Exercise instructions:
[a] Translate the following sentence from the article on bank branch closures into French: "According to the plans, the method for ensuring access to cash would be up to the FCA’s “discretion”."
[b] According to the article on bank branch closures, which banks closed numerous branches this year?
[c] Reproduce the article on bank branch closures between "In the wake" and "by the pandemic.", inclusive, substituting "cash machines" for "ATMs".

The Financial Conduct Authority is reportedly looking into new rules that would give it the power to stop banks from closing high street branches, in a bid to ensure consumers have continued access to cash.
In a consultation last month, the Treasury said it was considering new legislation that would give the UK’s financial regulator the power to ensure the public has “reasonable” access to cash, the Financial Times first reported.
According to the plans, the method for ensuring access to cash would be up to the FCA’s “discretion”.
In the wake of the consultation, senior regulators have expressed their preference for preserving in-person banking alongside ATMs in the UK, as well as encouraging the increased use of cashback services, according to the FT’s citation of people familiar with the matter.
Britain’s banks have closed thousands of high street branches and ATMs as part of cost-cutting measures in the past few years – a trend exacerbated by the pandemic.
Santander, HSBC and Lloyds TSB all closed numerous branches this year, affecting hundreds of jobs.
Cash usage plummeted during the height of the pandemic as a result of consumers seeking to limit the amount of physical cash they handled to reduce the likelihood of catching Covid.
Many people switched to using contactless card payments, a trend that was already well underway before Covid, prompting experts to predict Britain may soon become a cashless society.

(Data records)
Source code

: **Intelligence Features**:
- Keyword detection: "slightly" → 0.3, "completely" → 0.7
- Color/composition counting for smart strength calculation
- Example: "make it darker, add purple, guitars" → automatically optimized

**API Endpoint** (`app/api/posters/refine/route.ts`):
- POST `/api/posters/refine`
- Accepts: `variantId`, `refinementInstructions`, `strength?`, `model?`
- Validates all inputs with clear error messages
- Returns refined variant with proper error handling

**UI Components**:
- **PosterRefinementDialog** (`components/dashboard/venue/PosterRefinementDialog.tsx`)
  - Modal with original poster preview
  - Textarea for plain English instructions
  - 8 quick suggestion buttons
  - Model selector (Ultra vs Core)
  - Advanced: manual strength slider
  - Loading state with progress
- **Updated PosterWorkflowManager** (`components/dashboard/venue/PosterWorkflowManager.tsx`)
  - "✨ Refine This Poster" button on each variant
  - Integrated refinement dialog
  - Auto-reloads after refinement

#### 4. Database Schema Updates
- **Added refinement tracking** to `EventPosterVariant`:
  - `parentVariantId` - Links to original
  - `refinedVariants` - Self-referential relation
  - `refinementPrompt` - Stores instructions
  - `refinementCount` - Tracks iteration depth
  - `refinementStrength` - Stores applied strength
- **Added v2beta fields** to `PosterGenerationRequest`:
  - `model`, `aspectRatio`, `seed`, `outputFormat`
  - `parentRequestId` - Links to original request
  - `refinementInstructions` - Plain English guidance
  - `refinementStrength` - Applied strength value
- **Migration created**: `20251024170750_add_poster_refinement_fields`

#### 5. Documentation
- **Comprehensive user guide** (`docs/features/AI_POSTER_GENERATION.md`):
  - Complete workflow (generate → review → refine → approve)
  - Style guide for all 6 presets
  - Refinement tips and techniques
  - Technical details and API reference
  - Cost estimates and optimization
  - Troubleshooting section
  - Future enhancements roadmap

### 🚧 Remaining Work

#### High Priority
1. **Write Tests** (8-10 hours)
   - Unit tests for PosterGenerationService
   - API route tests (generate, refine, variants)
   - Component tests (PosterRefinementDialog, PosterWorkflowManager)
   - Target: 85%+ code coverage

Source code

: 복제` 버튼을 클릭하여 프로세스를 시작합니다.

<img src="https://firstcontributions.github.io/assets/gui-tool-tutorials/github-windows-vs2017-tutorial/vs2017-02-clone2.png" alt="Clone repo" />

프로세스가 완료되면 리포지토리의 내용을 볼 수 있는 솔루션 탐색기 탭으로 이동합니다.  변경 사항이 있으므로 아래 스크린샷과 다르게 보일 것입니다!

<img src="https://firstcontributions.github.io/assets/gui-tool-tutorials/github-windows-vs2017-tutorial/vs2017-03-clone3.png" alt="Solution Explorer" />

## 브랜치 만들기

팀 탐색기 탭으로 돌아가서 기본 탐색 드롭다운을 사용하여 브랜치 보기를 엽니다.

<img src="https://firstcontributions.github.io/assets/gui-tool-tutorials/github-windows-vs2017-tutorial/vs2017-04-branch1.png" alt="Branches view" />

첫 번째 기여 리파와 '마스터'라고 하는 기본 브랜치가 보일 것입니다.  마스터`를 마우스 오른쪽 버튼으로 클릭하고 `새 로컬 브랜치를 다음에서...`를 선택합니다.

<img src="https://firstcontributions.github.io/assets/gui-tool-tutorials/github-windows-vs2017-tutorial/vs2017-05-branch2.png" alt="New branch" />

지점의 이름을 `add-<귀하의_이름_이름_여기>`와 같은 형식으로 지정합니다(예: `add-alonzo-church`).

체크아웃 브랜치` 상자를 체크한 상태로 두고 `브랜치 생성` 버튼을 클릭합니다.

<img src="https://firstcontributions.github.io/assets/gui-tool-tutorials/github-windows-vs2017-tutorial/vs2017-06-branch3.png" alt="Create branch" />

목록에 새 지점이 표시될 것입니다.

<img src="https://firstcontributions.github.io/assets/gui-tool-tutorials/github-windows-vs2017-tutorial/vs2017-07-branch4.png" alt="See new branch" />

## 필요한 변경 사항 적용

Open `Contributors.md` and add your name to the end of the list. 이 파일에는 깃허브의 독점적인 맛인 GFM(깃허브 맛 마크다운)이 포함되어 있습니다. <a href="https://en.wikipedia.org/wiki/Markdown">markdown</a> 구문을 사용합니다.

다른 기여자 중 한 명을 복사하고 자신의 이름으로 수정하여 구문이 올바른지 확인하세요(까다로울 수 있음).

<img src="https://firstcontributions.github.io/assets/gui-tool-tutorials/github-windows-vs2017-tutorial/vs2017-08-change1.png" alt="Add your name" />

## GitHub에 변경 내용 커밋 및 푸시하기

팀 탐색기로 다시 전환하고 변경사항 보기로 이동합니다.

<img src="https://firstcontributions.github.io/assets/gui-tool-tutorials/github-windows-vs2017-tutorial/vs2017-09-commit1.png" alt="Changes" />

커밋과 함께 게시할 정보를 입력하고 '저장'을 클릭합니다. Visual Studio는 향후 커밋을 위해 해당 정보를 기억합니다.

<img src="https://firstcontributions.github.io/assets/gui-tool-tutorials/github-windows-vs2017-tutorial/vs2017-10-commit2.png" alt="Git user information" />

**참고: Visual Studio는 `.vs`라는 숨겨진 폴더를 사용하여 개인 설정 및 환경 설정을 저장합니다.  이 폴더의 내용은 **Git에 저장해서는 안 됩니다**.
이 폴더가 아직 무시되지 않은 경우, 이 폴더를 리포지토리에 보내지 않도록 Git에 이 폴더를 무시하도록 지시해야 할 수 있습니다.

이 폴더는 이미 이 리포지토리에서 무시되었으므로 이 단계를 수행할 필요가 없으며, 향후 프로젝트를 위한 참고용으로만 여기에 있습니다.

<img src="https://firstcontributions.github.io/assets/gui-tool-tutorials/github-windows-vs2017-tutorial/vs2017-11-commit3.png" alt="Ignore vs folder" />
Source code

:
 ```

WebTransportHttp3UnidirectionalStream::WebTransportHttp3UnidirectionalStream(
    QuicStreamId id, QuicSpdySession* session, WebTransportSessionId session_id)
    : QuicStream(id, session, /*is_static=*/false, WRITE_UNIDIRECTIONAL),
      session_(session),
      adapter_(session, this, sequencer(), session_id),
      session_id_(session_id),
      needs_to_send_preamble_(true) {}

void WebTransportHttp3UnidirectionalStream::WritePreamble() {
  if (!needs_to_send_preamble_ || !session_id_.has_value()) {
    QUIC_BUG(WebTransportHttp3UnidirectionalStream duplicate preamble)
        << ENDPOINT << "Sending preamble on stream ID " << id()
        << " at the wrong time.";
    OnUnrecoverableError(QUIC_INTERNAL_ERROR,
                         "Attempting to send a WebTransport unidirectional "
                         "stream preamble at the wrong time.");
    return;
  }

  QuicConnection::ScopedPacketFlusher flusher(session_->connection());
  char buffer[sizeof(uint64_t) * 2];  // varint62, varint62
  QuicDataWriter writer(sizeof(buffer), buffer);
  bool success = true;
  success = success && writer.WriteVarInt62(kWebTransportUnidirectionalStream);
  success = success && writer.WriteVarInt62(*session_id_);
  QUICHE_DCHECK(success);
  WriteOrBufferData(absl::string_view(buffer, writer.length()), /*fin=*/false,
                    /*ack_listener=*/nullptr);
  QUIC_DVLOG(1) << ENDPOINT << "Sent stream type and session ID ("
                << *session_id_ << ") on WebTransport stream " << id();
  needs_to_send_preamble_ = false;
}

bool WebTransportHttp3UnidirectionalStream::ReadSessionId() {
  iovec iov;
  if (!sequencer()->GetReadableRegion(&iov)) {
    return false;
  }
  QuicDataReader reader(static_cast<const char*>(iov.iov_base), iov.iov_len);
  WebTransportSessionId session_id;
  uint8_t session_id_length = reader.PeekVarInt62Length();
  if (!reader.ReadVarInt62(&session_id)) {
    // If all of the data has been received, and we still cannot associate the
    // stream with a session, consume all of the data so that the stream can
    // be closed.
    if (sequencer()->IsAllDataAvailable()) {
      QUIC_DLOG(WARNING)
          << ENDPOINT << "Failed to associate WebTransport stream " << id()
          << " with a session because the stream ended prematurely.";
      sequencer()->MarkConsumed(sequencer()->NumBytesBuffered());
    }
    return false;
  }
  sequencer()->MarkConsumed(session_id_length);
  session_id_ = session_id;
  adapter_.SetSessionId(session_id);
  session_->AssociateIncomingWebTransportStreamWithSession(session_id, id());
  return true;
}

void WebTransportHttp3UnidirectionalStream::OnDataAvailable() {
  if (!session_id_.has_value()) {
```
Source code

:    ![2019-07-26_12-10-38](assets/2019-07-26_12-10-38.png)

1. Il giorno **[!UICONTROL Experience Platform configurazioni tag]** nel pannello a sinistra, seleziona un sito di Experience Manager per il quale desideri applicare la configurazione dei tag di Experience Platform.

Solutions in order:
[a] Selon les projets, la méthode permettant de garantir l'accès aux espèces relèverait du « pouvoir discrétionnaire » de la FCA.

[b] Santander, HSBC and Lloyds TSB.

[c]
In the wake of the consultation, senior regulators have expressed their preference for preserving in-person banking alongside cash machines in the UK, as well as encouraging the increased use of cashback services, according to the FT’s citation of people familiar with the matter.
Britain’s banks have closed thousands of high street branches and cash machines as part of cost-cutting measures in the past few years – a trend exacerbated by the pandemic.